Critics however say there is little time left to organise the vote.
Sudan Tribune editor Wasil Ali says he thinks it is unlikely the authorities will be able to register all the voters, publish their names and process legal challenges to the register in time. “The challenge process cannot take less than a month, so you are adding another layer of procedures,” he told RFI. “I do not see how all these steps can be done between 15 November and 9 January.”
Ali says voter eligibility is a very thorny issue, as the referendum law says non-residents can vote if they can prove that they belong to a southern Sudanese tribe.

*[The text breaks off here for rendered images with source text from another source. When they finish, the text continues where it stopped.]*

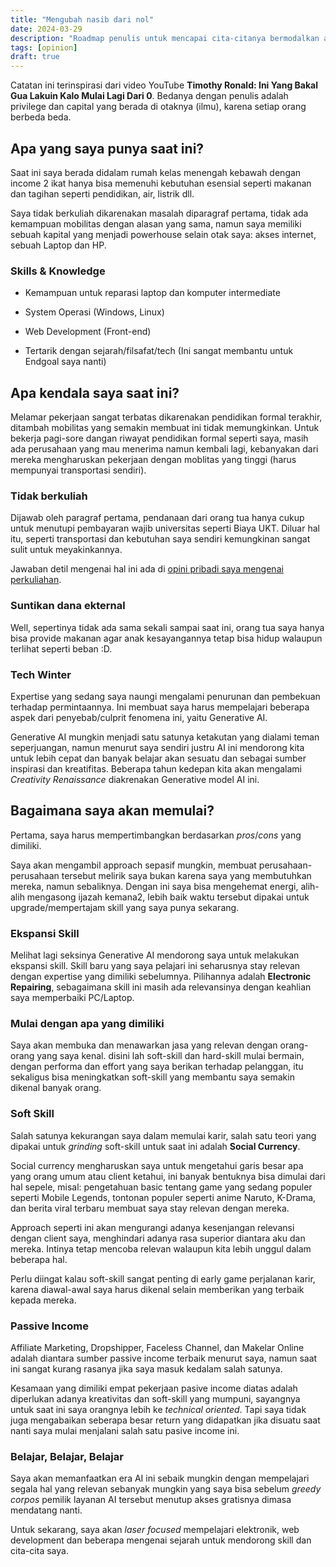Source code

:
 ```yaml
---
title: "Mengubah nasib dari nol"
date: 2024-03-29
description: "Roadmap penulis untuk mencapai cita-citanya bermodalkan apa yang dia punya saat ini"
tags: [opinion]
draft: true
---
```


Catatan ini terinspirasi dari video YouTube **Timothy Ronald: Ini Yang Bakal Gua Lakuin Kalo Mulai Lagi Dari 0**. Bedanya dengan penulis adalah privilege dan capital yang berada di otaknya (ilmu), karena setiap orang berbeda beda.

## Apa yang saya punya saat ini?

Saat ini saya berada didalam rumah kelas menengah kebawah dengan income 2 ikat hanya bisa memenuhi kebutuhan esensial seperti makanan dan tagihan seperti pendidikan, air, listrik dll.

Saya tidak berkuliah dikarenakan masalah diparagraf pertama, tidak ada kemampuan mobilitas dengan alasan yang sama, namun saya memiliki sebuah kapital yang menjadi powerhouse selain otak saya: akses internet, sebuah Laptop dan HP.

### Skills & Knowledge

- Kemampuan untuk reparasi laptop dan komputer intermediate
- System Operasi (Windows, Linux)
- Web Development (Front-end)

- Tertarik dengan sejarah/filsafat/tech (Ini sangat membantu untuk Endgoal saya nanti)


## Apa kendala saya saat ini?

Melamar pekerjaan sangat terbatas dikarenakan pendidikan formal terakhir, ditambah mobilitas yang semakin membuat ini tidak memungkinkan. Untuk bekerja pagi-sore dangan riwayat pendidikan formal seperti saya, masih ada perusahaan yang mau menerima namun kembali lagi, kebanyakan dari mereka mengharuskan pekerjaan dengan moblitas yang tinggi (harus mempunyai transportasi sendiri).

### Tidak berkuliah

Dijawab oleh paragraf pertama, pendanaan dari orang tua hanya cukup untuk menutupi pembayaran wajib universitas seperti Biaya UKT. Diluar hal itu, seperti transportasi dan kebutuhan saya sendiri kemungkinan sangat sulit untuk meyakinkannya.

Jawaban detil mengenai hal ini ada di [opini pribadi saya mengenai perkuliahan](../30-03-2024-pendapat-mengenai-perkuliahan/).

### Suntikan dana ekternal

Well, sepertinya tidak ada sama sekali sampai saat ini, orang tua saya hanya bisa provide makanan agar anak kesayangannya tetap bisa hidup walaupun terlihat seperti beban :D.

### Tech Winter

Expertise yang sedang saya naungi mengalami penurunan dan pembekuan terhadap permintaannya. Ini membuat saya harus mempelajari beberapa aspek dari penyebab/culprit fenomena ini, yaitu Generative AI.

Generative AI mungkin menjadi satu satunya ketakutan yang dialami teman seperjuangan, namun menurut saya sendiri justru AI ini mendorong kita untuk lebih cepat dan banyak belajar akan sesuatu dan sebagai sumber inspirasi dan kreatifitas. Beberapa tahun kedepan kita akan mengalami *Creativity Renaissance* diakrenakan Generative model AI ini.

## Bagaimana saya akan memulai?

Pertama, saya harus mempertimbangkan berdasarkan *pros*/*cons* yang dimiliki.

Saya akan mengambil approach sepasif mungkin, membuat perusahaan-perusahaan tersebut melirik saya bukan karena saya yang membutuhkan mereka, namun sebaliknya. Dengan ini saya bisa mengehemat energi, alih-alih mengasong ijazah kemana2, lebih baik waktu tersebut dipakai untuk upgrade/mempertajam skill yang saya punya sekarang.

### Ekspansi Skill

Melihat lagi seksinya Generative AI mendorong saya untuk melakukan ekspansi skill. Skill baru yang saya pelajari ini seharusnya stay relevan dengan expertise yang dimiliki sebelumnya. Pilihannya adalah **Electronic Repairing**, sebagaimana skill ini masih ada relevansinya dengan keahlian saya memperbaiki PC/Laptop.

### Mulai dengan apa yang dimiliki

Saya akan membuka dan menawarkan jasa yang relevan dengan orang-orang yang saya kenal. disini lah soft-skill dan hard-skill mulai bermain, dengan performa dan effort yang saya berikan terhadap pelanggan, itu sekaligus bisa meningkatkan soft-skill yang membantu saya semakin dikenal banyak orang.

### Soft Skill

Salah satunya kekurangan saya dalam memulai karir, salah satu teori yang dipakai untuk *grinding* soft-skill untuk saat ini adalah **Social Currency**.

Social currency mengharuskan saya untuk mengetahui garis besar apa yang orang umum atau client ketahui, ini banyak bentuknya bisa dimulai dari hal sepele, misal: pengetahuan basic tentang game yang sedang populer seperti Mobile Legends, tontonan populer seperti anime Naruto, K-Drama, dan berita viral terbaru membuat saya stay relevan dengan mereka.

Approach seperti ini akan mengurangi adanya kesenjangan relevansi dengan client saya, menghindari adanya rasa superior diantara aku dan mereka. Intinya tetap mencoba relevan walaupun kita lebih unggul dalam beberapa hal.

Perlu diingat kalau soft-skill sangat penting di early game perjalanan karir, karena diawal-awal saya harus dikenal selain memberikan yang terbaik kepada mereka.

### Passive Income

Affiliate Marketing, Dropshipper, Faceless Channel, dan Makelar Online adalah diantara sumber passive income terbaik menurut saya, namun saat ini sangat kurang rasanya jika saya masuk kedalam salah satunya.

Kesamaan yang dimiliki empat pekerjaan pasive income diatas adalah diperlukan adanya kreativitas dan soft-skill yang mumpuni, sayangnya untuk saat ini saya orangnya lebih ke *technical oriented*. Tapi saya tidak juga mengabaikan seberapa besar return yang didapatkan jika disuatu saat nanti saya mulai menjalani salah satu pasive income ini.

### Belajar, Belajar, Belajar

Saya akan memanfaatkan era AI ini sebaik mungkin dengan mempelajari segala hal yang relevan sebanyak mungkin yang saya bisa sebelum *greedy corpos* pemilik layanan AI tersebut menutup akses gratisnya dimasa mendatang nanti.

Untuk sekarang, saya akan *laser focused* mempelajari elektronik, web development dan beberapa mengenai sejarah untuk mendorong skill dan cita-cita saya.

Deciding who will be eligible to vote will be extremely difficult, says Ali.
Chan Reec, the deputy chairman of the Southern Sudan Referendum Commission, however says he is confident the vote will go ahead even if there are “unseen reasons” that delay it. “You can see we will have no Christmas this year, because we will be working.”
The president of the south’s autonomous regional government Salva Kiir says that the 9 January date is “sacrosanct” and non-negotiable. Western diplomats have warned that if the vote does not go ahead on schedule, southern leaders might declare independence unilaterally, potentially triggering a new civil war.